Quincy Dunn-Baker gives a despicably likable portrayal of a porn-stashed, married salesman looking to bed the first attractive woman who enters his room, in this case a conspiracy-theorizing Wayside waitress enchantingly played by Jenn Lyon. Jon DeVries and Lizbeth MacKay are brilliant as an elderly couple who struggle to make sense of their lifelong relationship. Marc Kudisch gives an astonishing performance as a bullheaded father who refuses to allow his son (the fine young actor Will Pullen) to live his own life. David McElwee and Ismenia Mendes play twentysomething lovers both trying to negotiate the wandering rocks of their sex life. And Kelly AuCoin and Rebecca Henderson give an intense, vicious portrayal of a recently separated couple.

Though the writing is strongest with the middle- and later-age characters, director Lila Neugebauer orchestrates all the overlapping stories into a kind of human fugue. Occasionally a character in one storyline needs to pause longer than seems natural so that a character in another can finish, but that's one of the potential pitfalls of this kind of storytelling.

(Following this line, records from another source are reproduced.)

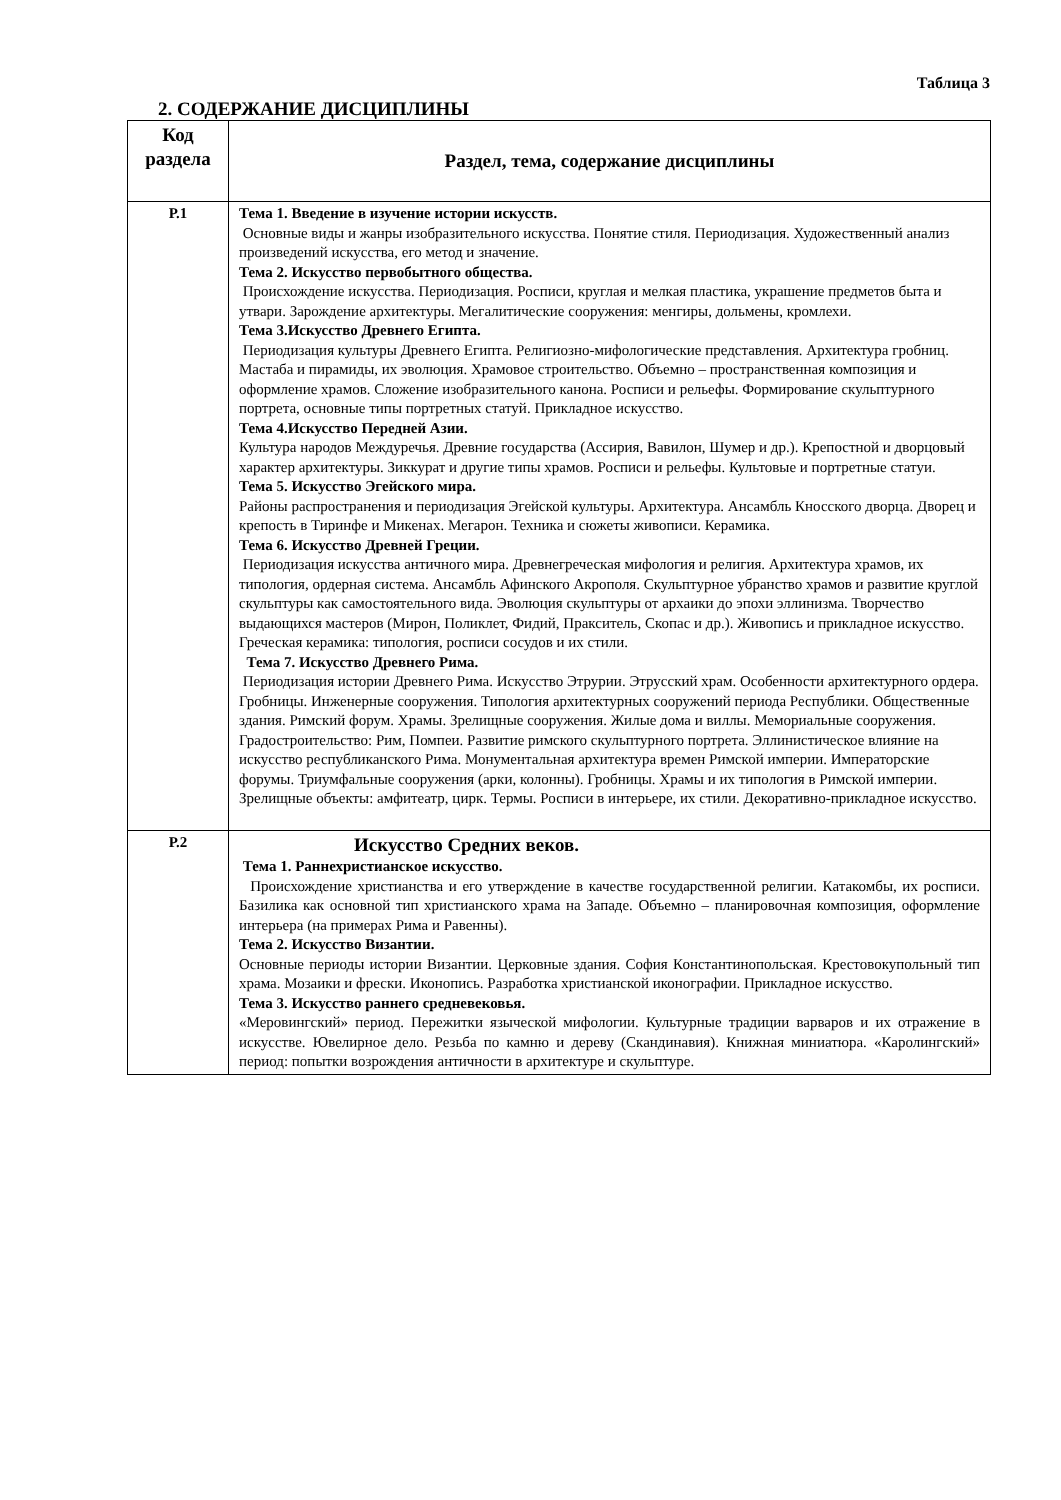2. СОДЕРЖАНИЕ ДИСЦИПЛИНЫ
Таблица 3
| Код раздела | Раздел, тема, содержание дисциплины |
| --- | --- |
| Р.1 | Тема 1. Введение в изучение истории искусств. Основные виды и жанры изобразительного искусства. Понятие стиля. Периодизация. Художественный анализ произведений искусства, его метод и значение. Тема 2. Искусство первобытного общества. Происхождение искусства. Периодизация. Росписи, круглая и мелкая пластика, украшение предметов быта и утвари. Зарождение архитектуры. Мегалитические сооружения: менгиры, дольмены, кромлехи. Тема 3.Искусство Древнего Египта. Периодизация культуры Древнего Египта. Религиозно-мифологические представления. Архитектура гробниц. Мастаба и пирамиды, их эволюция. Храмовое строительство. Объемно – пространственная композиция и оформление храмов. Сложение изобразительного канона. Росписи и рельефы. Формирование скульптурного портрета, основные типы портретных статуй. Прикладное искусство. Тема 4.Искусство Передней Азии. Культура народов Междуречья. Древние государства (Ассирия, Вавилон, Шумер и др.). Крепостной и дворцовый характер архитектуры. Зиккурат и другие типы храмов. Росписи и рельефы. Культовые и портретные статуи. Тема 5. Искусство Эгейского мира. Районы распространения и периодизация Эгейской культуры. Архитектура. Ансамбль Кносского дворца. Дворец и крепость в Тиринфе и Микенах. Мегарон. Техника и сюжеты живописи. Керамика. Тема 6. Искусство Древней Греции. Периодизация искусства античного мира. Древнегреческая мифология и религия. Архитектура храмов, их типология, ордерная система. Ансамбль Афинского Акрополя. Скульптурное убранство храмов и развитие круглой скульптуры как самостоятельного вида. Эволюция скульптуры от архаики до эпохи эллинизма. Творчество выдающихся мастеров (Мирон, Поликлет, Фидий, Пракситель, Скопас и др.). Живопись и прикладное искусство. Греческая керамика: типология, росписи сосудов и их стили. Тема 7. Искусство Древнего Рима. Периодизация истории Древнего Рима. Искусство Этрурии. Этрусский храм. Особенности архитектурного ордера. Гробницы. Инженерные сооружения. Типология архитектурных сооружений периода Республики. Общественные здания. Римский форум. Храмы. Зрелищные сооружения. Жилые дома и виллы. Мемориальные сооружения. Градостроительство: Рим, Помпеи. Развитие римского скульптурного портрета. Эллинистическое влияние на искусство республиканского Рима. Монументальная архитектура времен Римской империи. Императорские форумы. Триумфальные сооружения (арки, колонны). Гробницы. Храмы и их типология в Римской империи. Зрелищные объекты: амфитеатр, цирк. Термы. Росписи в интерьере, их стили. Декоративно-прикладное искусство. |
| Р.2 | Искусство Средних веков. Тема 1. Раннехристианское искусство. Происхождение христианства и его утверждение в качестве государственной религии. Катакомбы, их росписи. Базилика как основной тип христианского храма на Западе. Объемно – планировочная композиция, оформление интерьера (на примерах Рима и Равенны). Тема 2. Искусство Византии. Основные периоды истории Византии. Церковные здания. София Константинопольская. Крестовокупольный тип храма. Мозаики и фрески. Иконопись. Разработка христианской иконографии. Прикладное искусство. Тема 3. Искусство раннего средневековья. «Меровингский» период. Пережитки языческой мифологии. Культурные традиции варваров и их отражение в искусстве. Ювелирное дело. Резьба по камню и дереву (Скандинавия). Книжная миниатюра. «Каролингский» период: попытки возрождения античности в архитектуре и скульптуре. |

Generally, though, the scenes move seamlessly from one to the next. Kaye Voyce's carefully chosen costume design — polyester slacks, wide-collar shirts, skin-tight sweaters — marry with the set, contributing to this lyrical time capsule of American life in the '70s.

Maybe the play's original audiences weren't prepared to see their lives portrayed onstage in all their distinctly American, disco-era dysfunction, but this production propels The Wayside Motor Inn into the ranks of Gurney's best. Sometimes when we look back from a distance, we're ready to see ourselves.